Sunday, July 5, 2009
The Zen of Travel
Facebook message: "Hey Ari, It was nice to meet you the other day! thanks for sending me these links. i like that picture on the other link of you at what looks like a salt plain. Is that Uyuni? I want to go there-- it looks so awesome. Would you recommend it?"
My response: The picture of me looking into a vast white field was indeed taken at the Salar de Uyuni in Bolivia. You asked if I would recommend that site and I can’t give you a simple answer. I had a great time at Uyuni, but there is no site that I would recommend or not recommend because to me travel was precisely about getting in touch with doing the right thing for the particular moment. This approach ultimately developed into an affinity for Zen, though you can find it in numerous other sources, both religious and otherwise.
I love the title of the recent popular travel memoir “Eat, Pray, Love”. What a romantic image of life on the road! I also love the spoof published in response “Drink, Play, F*ck”. Couldn't someone mix and match any combination of those six options? I loved traveling for its power to illuminate new options. Through travel, I practiced disrupting existing orientations and adding new ones to my easel. My previous orientation included: being certain about a career path (the "small schools movement"), putting up barriers and a generally intellectual approach to life.
The book "Vagabonding: An Uncommon Guide to the Art of Long-Term World Travel" by Rolf Potts helped me a lot in boiling down the Kerouac spirit into practical advice. He recommends that we neither depend entirely on the "beaten path" nor take on a pretentious holier-than-though attitude towards it.
So, I had rich experiences both with American, European and Latino tourists and alone at several "must see" places (Cusco, Uyuni, Canyon de Colca, Mendoza vineyards) but there were also many of "must see" sites that I passed nearby and skipped (Valle de Luna en Atacama, Chile, jungles in Peru and Bolivia, plane trip over Nasca lines) because I either wanted to preserve cash or just hang out with some people around me. I'm not the first person to suggest that travel is precisely a wonderful opportunity to practice letting go of the idea that we "must see" or "must do" anything and getting in touch with doing the right thing for any particular moment. Nonetheless, those "must see" lists in the guidebooks are great indications of options!

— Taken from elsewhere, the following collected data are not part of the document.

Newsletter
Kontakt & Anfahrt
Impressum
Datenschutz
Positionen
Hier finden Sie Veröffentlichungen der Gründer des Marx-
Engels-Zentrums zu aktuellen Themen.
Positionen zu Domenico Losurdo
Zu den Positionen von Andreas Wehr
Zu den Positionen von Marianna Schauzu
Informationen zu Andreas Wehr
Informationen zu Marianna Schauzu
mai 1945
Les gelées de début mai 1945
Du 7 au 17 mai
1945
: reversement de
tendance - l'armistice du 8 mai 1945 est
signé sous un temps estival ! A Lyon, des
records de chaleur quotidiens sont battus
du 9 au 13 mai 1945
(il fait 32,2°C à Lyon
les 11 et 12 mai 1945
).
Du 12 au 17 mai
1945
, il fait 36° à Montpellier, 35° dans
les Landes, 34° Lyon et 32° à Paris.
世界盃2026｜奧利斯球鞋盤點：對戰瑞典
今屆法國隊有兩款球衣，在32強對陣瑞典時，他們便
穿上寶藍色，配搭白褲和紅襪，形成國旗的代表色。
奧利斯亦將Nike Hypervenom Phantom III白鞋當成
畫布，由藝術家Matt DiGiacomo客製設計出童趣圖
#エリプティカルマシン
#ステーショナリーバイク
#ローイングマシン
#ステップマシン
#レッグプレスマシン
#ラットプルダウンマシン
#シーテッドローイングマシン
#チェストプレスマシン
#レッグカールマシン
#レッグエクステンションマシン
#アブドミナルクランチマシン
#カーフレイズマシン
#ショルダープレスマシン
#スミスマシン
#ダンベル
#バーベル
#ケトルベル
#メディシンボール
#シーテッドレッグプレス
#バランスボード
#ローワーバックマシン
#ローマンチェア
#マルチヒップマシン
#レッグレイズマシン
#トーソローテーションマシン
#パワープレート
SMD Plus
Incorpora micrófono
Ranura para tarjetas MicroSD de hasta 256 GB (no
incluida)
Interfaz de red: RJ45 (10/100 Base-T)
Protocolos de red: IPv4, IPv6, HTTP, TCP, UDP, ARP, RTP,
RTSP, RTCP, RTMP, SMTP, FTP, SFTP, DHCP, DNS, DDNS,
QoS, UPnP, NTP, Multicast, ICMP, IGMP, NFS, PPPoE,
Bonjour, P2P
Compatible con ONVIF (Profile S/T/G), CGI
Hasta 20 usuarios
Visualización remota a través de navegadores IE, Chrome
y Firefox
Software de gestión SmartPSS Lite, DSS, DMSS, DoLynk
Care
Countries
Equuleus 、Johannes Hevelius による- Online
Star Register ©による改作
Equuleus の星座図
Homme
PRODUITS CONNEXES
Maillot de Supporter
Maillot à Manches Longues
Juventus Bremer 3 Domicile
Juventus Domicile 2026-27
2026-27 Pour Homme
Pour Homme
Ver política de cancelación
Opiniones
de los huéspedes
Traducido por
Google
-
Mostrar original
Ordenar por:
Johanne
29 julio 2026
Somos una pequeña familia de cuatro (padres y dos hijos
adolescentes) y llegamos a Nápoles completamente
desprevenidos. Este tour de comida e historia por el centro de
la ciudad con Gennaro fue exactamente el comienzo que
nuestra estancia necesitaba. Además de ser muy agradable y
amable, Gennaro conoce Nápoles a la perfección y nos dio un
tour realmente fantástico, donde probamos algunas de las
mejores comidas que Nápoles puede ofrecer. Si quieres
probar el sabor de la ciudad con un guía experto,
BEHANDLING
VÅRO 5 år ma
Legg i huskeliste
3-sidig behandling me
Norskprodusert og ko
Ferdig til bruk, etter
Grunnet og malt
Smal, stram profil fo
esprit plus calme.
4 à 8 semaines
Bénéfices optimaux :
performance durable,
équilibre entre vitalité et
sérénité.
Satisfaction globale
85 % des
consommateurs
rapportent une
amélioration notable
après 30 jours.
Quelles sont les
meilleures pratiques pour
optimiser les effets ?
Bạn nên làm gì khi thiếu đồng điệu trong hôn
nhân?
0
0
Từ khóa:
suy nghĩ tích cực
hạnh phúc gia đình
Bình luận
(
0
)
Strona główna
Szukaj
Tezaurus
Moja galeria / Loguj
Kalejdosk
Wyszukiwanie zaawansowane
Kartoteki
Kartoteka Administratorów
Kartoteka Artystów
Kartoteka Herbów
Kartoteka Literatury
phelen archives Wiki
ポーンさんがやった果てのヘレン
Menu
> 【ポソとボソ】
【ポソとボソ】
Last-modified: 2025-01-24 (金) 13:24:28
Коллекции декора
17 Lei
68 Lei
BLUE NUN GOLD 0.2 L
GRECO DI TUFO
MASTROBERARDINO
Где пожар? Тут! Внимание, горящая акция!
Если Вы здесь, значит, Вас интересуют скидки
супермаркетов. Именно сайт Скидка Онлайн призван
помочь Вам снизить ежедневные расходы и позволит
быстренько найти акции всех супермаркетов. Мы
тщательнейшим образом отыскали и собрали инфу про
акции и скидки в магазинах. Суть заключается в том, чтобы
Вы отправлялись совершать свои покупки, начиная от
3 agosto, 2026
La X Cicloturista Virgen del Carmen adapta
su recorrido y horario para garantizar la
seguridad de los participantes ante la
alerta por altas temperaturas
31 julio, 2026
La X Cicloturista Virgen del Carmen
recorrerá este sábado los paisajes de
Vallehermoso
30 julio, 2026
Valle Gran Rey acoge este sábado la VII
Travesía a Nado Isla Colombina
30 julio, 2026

My memories of Uyuni are: an American tourist in our tour group who complained non-stop, bonding about indie rock with an American who was volunteering in Cocha , getting accustomed to tough elements and living from a backpack, chewing coca leaves with a bloody nose... oh yeah and some really unique and amazingly beautiful sites. The fact that it was really early in my trip shaped my experience at Uyuni, too. During the first 4 or 5 months of traveling, I did all my "on the road" time with others and I spent most of my time staying in places where I knew people (Cocha for 1 month, Buenos Aires for 2 months and Merlo, San Luis, Argentina for 1 month).
After that, I didn't stay put and I was on my own, except for fleeting hours, days or weeks when I met up with some person or group only to part again. I would agree with Potts that traveling with others is good practice, but only once you are really slapped in the face with the gorgeous burden of having to decide for yourself every minute what you want to do or don't want to do without having to consult anyone else or worry about what others will think, does the real transformation take place. Being alone also makes it much easier to meet locals, too.